* Start RECORD EXTRACTS *

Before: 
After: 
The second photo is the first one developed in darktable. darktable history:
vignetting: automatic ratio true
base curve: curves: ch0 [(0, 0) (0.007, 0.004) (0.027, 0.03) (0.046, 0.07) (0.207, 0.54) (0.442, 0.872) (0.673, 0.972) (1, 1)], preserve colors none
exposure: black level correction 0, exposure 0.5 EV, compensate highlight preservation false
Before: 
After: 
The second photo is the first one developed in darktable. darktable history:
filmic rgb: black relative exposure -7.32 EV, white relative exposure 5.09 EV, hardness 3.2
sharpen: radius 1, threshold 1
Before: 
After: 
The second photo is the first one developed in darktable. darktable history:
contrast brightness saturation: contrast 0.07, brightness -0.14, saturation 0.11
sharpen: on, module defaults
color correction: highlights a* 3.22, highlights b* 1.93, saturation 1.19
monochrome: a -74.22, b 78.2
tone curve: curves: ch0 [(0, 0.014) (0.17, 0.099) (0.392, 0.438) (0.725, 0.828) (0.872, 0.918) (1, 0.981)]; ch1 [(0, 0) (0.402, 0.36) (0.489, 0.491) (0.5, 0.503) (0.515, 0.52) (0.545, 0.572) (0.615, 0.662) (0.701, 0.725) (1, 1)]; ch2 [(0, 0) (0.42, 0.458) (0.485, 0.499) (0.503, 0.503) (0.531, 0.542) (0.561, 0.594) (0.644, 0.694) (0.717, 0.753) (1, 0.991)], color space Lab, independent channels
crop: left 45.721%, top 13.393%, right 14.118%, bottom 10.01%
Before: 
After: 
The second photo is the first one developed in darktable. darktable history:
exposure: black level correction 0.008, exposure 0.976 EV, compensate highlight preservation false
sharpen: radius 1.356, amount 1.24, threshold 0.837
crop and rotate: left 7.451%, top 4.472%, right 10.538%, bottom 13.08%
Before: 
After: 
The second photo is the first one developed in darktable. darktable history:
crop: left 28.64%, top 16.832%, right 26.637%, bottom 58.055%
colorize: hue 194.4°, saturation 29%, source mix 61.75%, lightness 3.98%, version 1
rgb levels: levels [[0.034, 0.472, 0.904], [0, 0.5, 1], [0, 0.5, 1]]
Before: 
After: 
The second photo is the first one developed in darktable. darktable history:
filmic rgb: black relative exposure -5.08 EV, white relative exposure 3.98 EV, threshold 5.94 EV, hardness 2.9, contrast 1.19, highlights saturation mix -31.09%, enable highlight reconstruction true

* End RECORD EXTRACTS *

STATED GOAL: Lay out every line above as a Markdown table with two columns, Number and Line, giving each line its row number and omitting blank lines.

RESPONSE TO THIS EXERCISE:
| Number | Line |
|---|---|
| 1 | Before:  |
| 2 | After:  |
| 3 | The second photo is the first one developed in darktable. darktable history: |
| 4 | vignetting: automatic ratio true |
| 5 | base curve: curves: ch0 [(0, 0) (0.007, 0.004) (0.027, 0.03) (0.046, 0.07) (0.207, 0.54) (0.442, 0.872) (0.673, 0.972) (1, 1)], preserve colors none |
| 6 | exposure: black level correction 0, exposure 0.5 EV, compensate highlight preservation false |
| 7 | Before:  |
| 8 | After:  |
| 9 | The second photo is the first one developed in darktable. darktable history: |
| 10 | filmic rgb: black relative exposure -7.32 EV, white relative exposure 5.09 EV, hardness 3.2 |
| 11 | sharpen: radius 1, threshold 1 |
| 12 | Before:  |
| 13 | After:  |
| 14 | The second photo is the first one developed in darktable. darktable history: |
| 15 | contrast brightness saturation: contrast 0.07, brightness -0.14, saturation 0.11 |
| 16 | sharpen: on, module defaults |
| 17 | color correction: highlights a* 3.22, highlights b* 1.93, saturation 1.19 |
| 18 | monochrome: a -74.22, b 78.2 |
| 19 | tone curve: curves: ch0 [(0, 0.014) (0.17, 0.099) (0.392, 0.438) (0.725, 0.828) (0.872, 0.918) (1, 0.981)]; ch1 [(0, 0) (0.402, 0.36) (0.489, 0.491) (0.5, 0.503) (0.515, 0.52) (0.545, 0.572) (0.615, 0.662) (0.701, 0.725) (1, 1)]; ch2 [(0, 0) (0.42, 0.458) (0.485, 0.499) (0.503, 0.503) (0.531, 0.542) (0.561, 0.594) (0.644, 0.694) (0.717, 0.753) (1, 0.991)], color space Lab, independent channels |
| 20 | crop: left 45.721%, top 13.393%, right 14.118%, bottom 10.01% |
| 21 | Before:  |
| 22 | After:  |
| 23 | The second photo is the first one developed in darktable. darktable history: |
| 24 | exposure: black level correction 0.008, exposure 0.976 EV, compensate highlight preservation false |
| 25 | sharpen: radius 1.356, amount 1.24, threshold 0.837 |
| 26 | crop and rotate: left 7.451%, top 4.472%, right 10.538%, bottom 13.08% |
| 27 | Before:  |
| 28 | After:  |
| 29 | The second photo is the first one developed in darktable. darktable history: |
| 30 | crop: left 28.64%, top 16.832%, right 26.637%, bottom 58.055% |
| 31 | colorize: hue 194.4°, saturation 29%, source mix 61.75%, lightness 3.98%, version 1 |
| 32 | rgb levels: levels [[0.034, 0.472, 0.904], [0, 0.5, 1], [0, 0.5, 1]] |
| 33 | Before:  |
| 34 | After:  |
| 35 | The second photo is the first one developed in darktable. darktable history: |
| 36 | filmic rgb: black relative exposure -5.08 EV, white relative exposure 3.98 EV, threshold 5.94 EV, hardness 2.9, contrast 1.19, highlights saturation mix -31.09%, enable highlight reconstruction true |